Trust in the medical community is low among all racial groups in America right now, but it’s particularly low among Black Americans. According to the Pew Research Center, only 35 percent of Black Americans trust medical scientists to act in the public interest compared with 43 people of white Americans. Racism in medicine helps explain these numbers. “We have known for a very long time that African American reports of symptoms, especially pain, tend to be discounted,” Washington says. In one study published in 2016, nearly half of the medical students surveyed believed that Black patients experience pain differently than white patients.

During a pandemic, distrust in medicine can be fatal, and the medical community needs to gain goodwill with Black Americans and other marginalized groups in order to save lives. “The question often evoked is, ‘Why don’t African Americans trust the healthcare system? Why are they so fearful?'” Washington says. “These are all the wrong questions. The real question is: Why is the American healthcare system so untrustworthy that large swaths of people don’t trust it, even when they’re ill?”

Repairing this trust can be done on a doctor-to-patient level. “Medical professionals should focus on giving impeccable care to all patients while thinking about their social situations,” Tai says. “Implicit bias among clinicians is a pervasive problem … so clinicians must always reflect on this.”

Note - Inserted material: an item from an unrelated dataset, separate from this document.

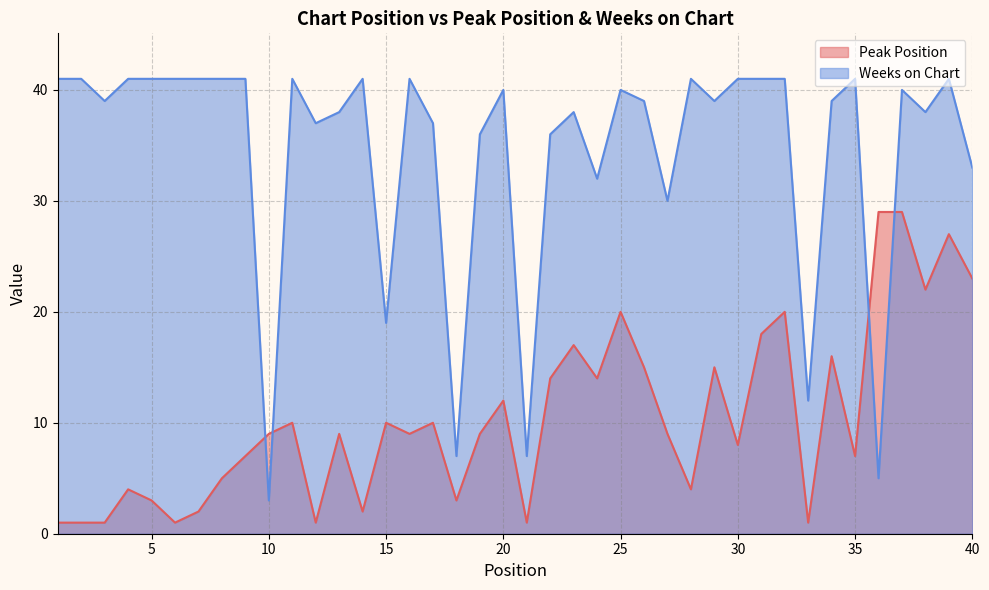

At which category does Weeks on Chart reach its first local peak?

11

But in order to combat the racial disparity we’re seeing with COVID-19, more work needs to be done on a large scale as well. According Essien, one of the most important things policy-makers and medical professionals can do in the short-term is listen to the communities that are suffering the most. “A lot of how we are going to be able to get these communities to trust us, which I think trust plays a big role in all of this, is to actually talk to them, is to hear what the Black and Hispanic and Native American communities who are being hit the hardest need from us in this moment,” he says. “We can’t just assume that they want the vaccine first, for example. We can’t just assume that they want the government coming into their communities, into their churches, or barbershops and offering testing. They might feel like that’s not appropriate in their different spaces. So actual communication, strong, thoughtful communication, with those communities is really critical.”